How to inspect and maintain a fire hydrant
Before talking about how to inspect and maintain a fire hydrant, we can picture a scenario not uncommonly seen or heard of. An office building is on fire because of an electrical malfunction, and the fire department rushes to the building with the siren wailing. When the firefighters swiftly locate the fire hydrant and connect their hose to it, only to find that there is no water coming out. What a day!
Obviously, fire hydrant maintenance is neglected in the scenario or the real situations, which is typically a matter of life and death. Regular maintenance of fire hydrants is highly related to how well the hydrants operate. Let us first take a look at the fire hydrant operation as described below.
Fire hydrant operation
To provide water consistent and powerful enough to put out a fire, fire hydrants must be operated properly. By this we mean a hydrant wrench should always be used to operate a fire hydrant because frequent use of a pipe wrench will round off the five-sided operating nut, thus making a hydrant wrench not useful anymore.
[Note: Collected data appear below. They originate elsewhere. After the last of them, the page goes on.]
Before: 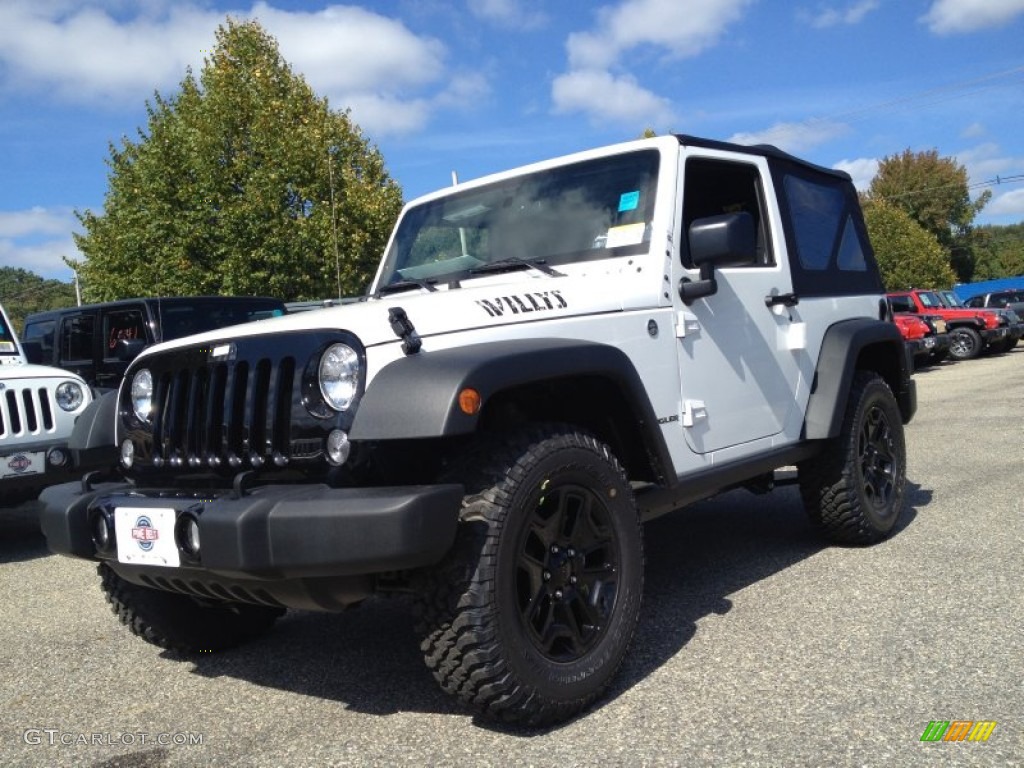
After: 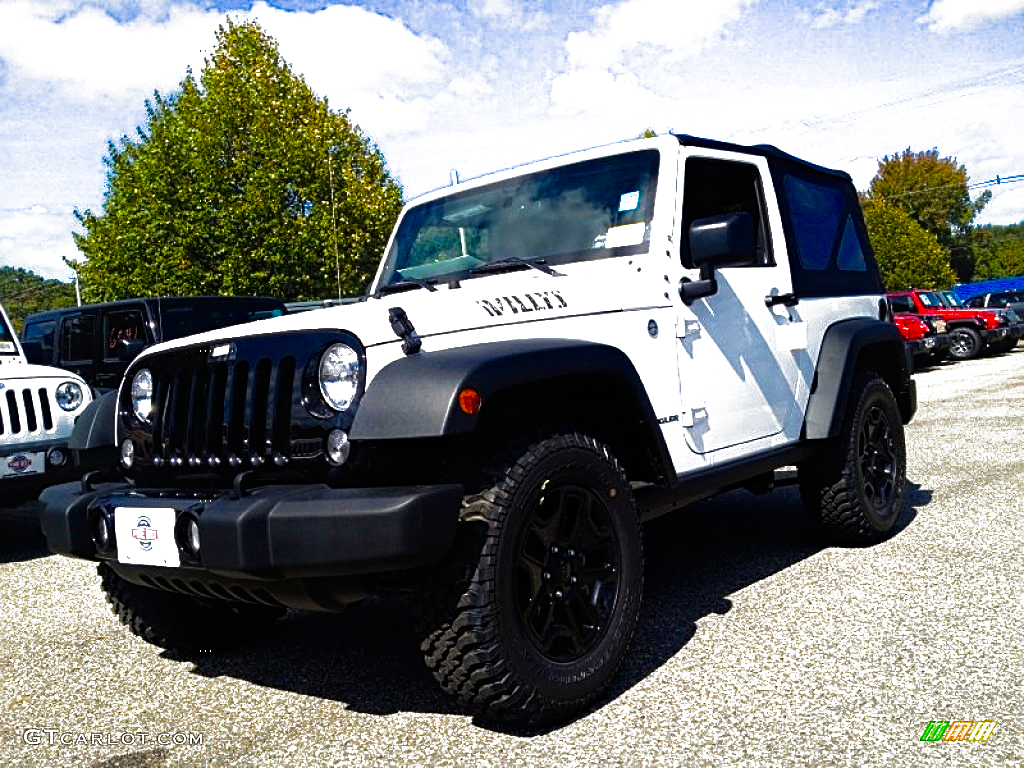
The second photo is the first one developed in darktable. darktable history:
color balance rgb: perceptual saturation grading › global saturation 30.504%, perceptual brilliance grading › highlights 20.602%, perceptual brilliance grading › mid-tones 20.52%, perceptual brilliance grading › shadows -19.896%, global vibrance 5.533%
contrast equalizer: y [[0.439, 0.44, 0.442, 0.457, 0.493, 0.498], [0.5 ×6], [0.5 ×6], [0 ×6], [0 ×6]]
filmic rgb: black relative exposure -12.13 EV, white relative exposure 2.8 EV, target black luminance 0%, hardness 8, latitude 70.57%, contrast 1.139, highlights saturation mix 10.5%, shadows ↔ highlights balance -0.39%, preserve chrominance RGB euclidean norm (legacy), color science v4 (2020)
sharpen: amount 0.494
haze removal: compatibility mode true, adaptive false
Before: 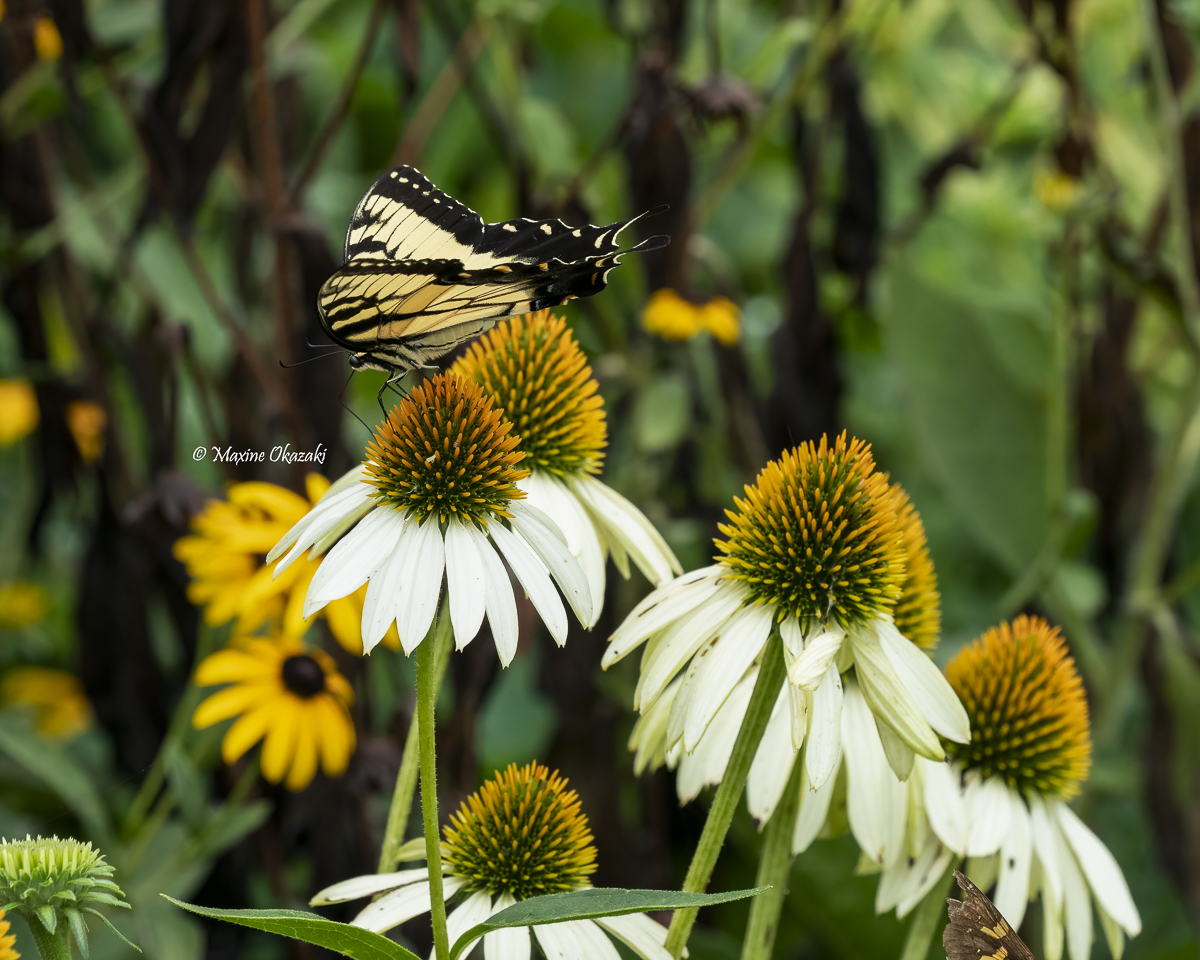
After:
Give the hydrant valve a few turns counterclockwise slowly, after the highest port is opened, until water reaches the open port. All debris and tiny dust in the fire hydrant barrel, if any, should be flushed out by clean water. Wait until the water is clear and slowly open the hydrant to FULL OPEN.
In so doing, the air trapped in the hydrant barrel can be expelled out of it completely. It is commonly known that the problems caused by compressed air (water is not compressible) or attached debris in the barrel will lead to the malfunction of the internal hydrant valve.
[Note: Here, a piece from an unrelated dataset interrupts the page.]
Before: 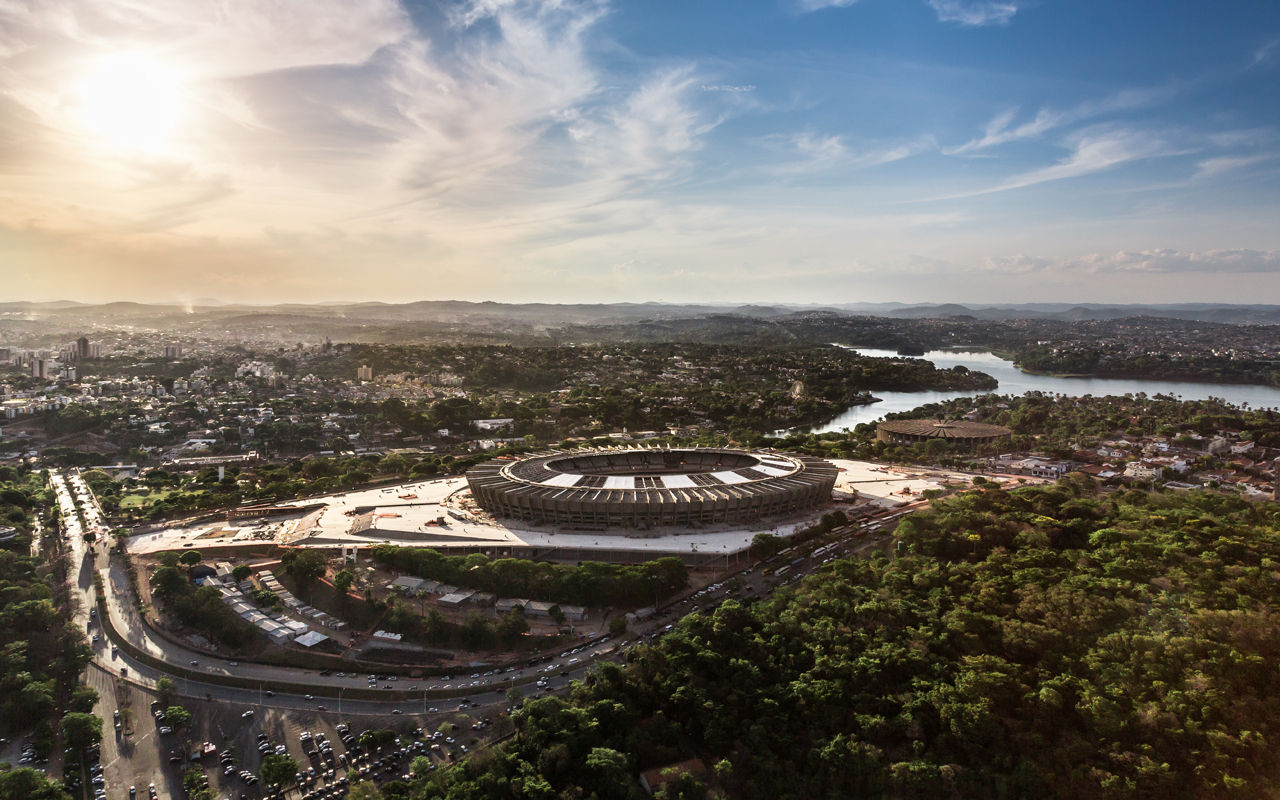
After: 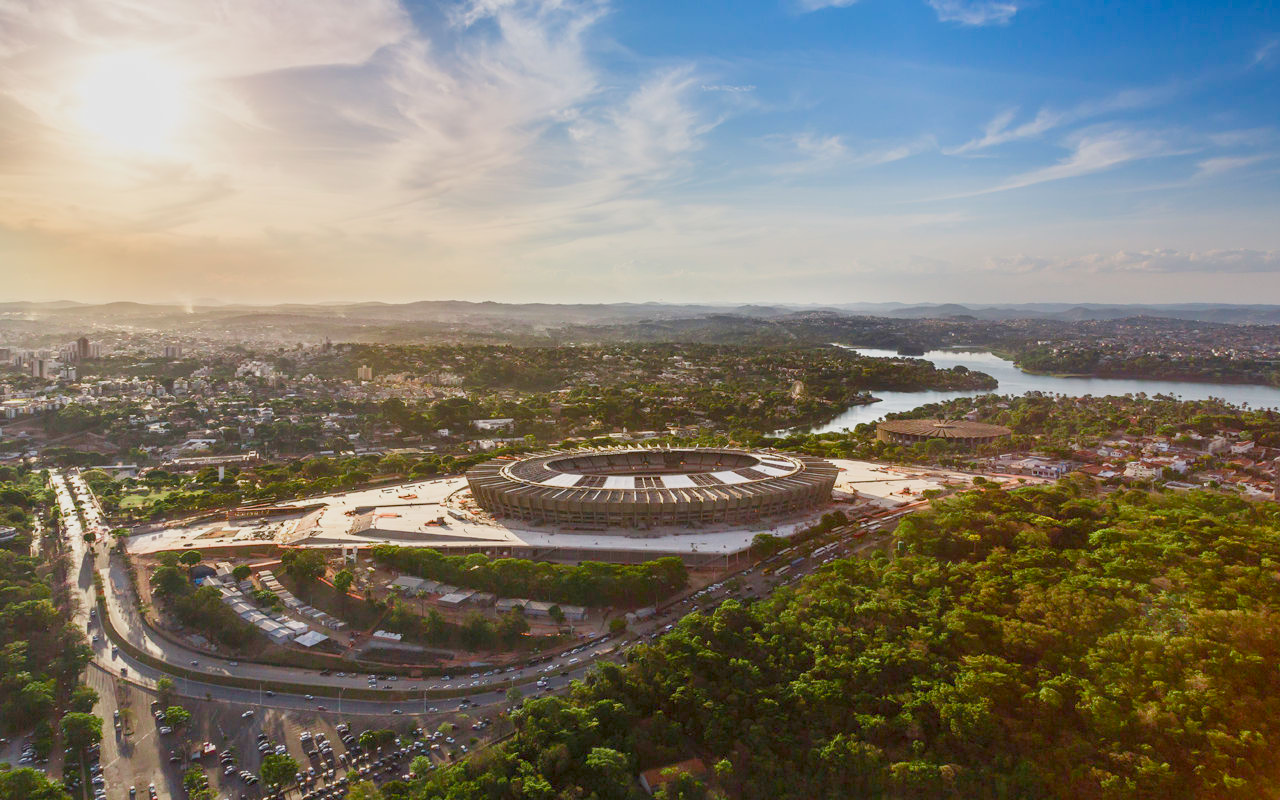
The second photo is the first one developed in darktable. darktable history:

An operating hand valve should always be attached to the port where water flows out because it can be used as an alternative to the operating nut when it fails to shut down the water flow form the fire hydrant. Once the control valve is closed, the fire hydrant is shut down completely for the service team to do its repair/maintenance work.
Never allow inexperienced operators to operate aging fire hydrants, which may be left leaking when improperly closed. Worse still, inexperienced operators might damage the valve seat and bend the stem when attempting to stop the water leaks. In other words, never use a pipe, aka cheater bar, to operate aging and corroding hydrants.
Fire hydrant inspection and maintenance
As regards effective fire protection, fire hydrants’s operability and capability play crucial roles, whose success depends on systematic maintenance and regular inspection. Preventive repair and preplacement can always be scheduled to fix the problems before it is too late.
Generally speaking, at least a one-year inspection cycle should be imposed on all the fire hydrants, under which dry-barrel fire hydrants need to be inspected twice per year (a 6-month inspection cycle conducted in spring and fall).
Inspection results should be recorded in writing with problems found being reported as soon as possible. Here are the guidelines on how to maintain a fire hydrant properly:
- Check the main valve leakage by a listening device after the nozzle/pumper cap is removed.
- Check the barrel by pumping water out with a plumb bob, which will be used again a few minutes later to ensure no water is passing through the valve (recheck).
- Loosely replace the nozzle/pumper cap for air to escape before tightening the cap.
- Check the smoothness of operation by repeatedly exercising the operating stem with the hydrant fully opened. Do lubrication work or even replace the whole stem immediately if necessary.
- Check the possible leakage around the flanges, nozzles/pumpers, seals, and the operating nut when the hydrant is fully pressurized.
- Flush for 10-15 seconds after the drain outlets are opened by partially closing the hydrant.
- Relieve the pressure on the thrust bearing or packing by shutting off the hydrant then reopen it a quarter to a half turn.
- Remove foreign objects/materials by flushing the hydrant with an attached diffuser and a hand valve after removing the nozzle/pumper cap.
- Check suction pressure by placing your hand over the nozzle/pumper as the water drains out of the barrel after the hydrant is closed and the diffuser is removed.
- Lubricate nozzle/pumper caps and inspect the threads and cap chains.
- Tighten the caps after replacing them.
- Lubricate operating nuts and carry out maintenance work if needed.
- Breakaway flanges should be inspected for damage or loose bolts.
- Verify locations of the hydrants using GPS, which makes finding a snow-covered hydrant easier.
- Report to fire departments immediately on inoperable hydrants that need repair or replacement.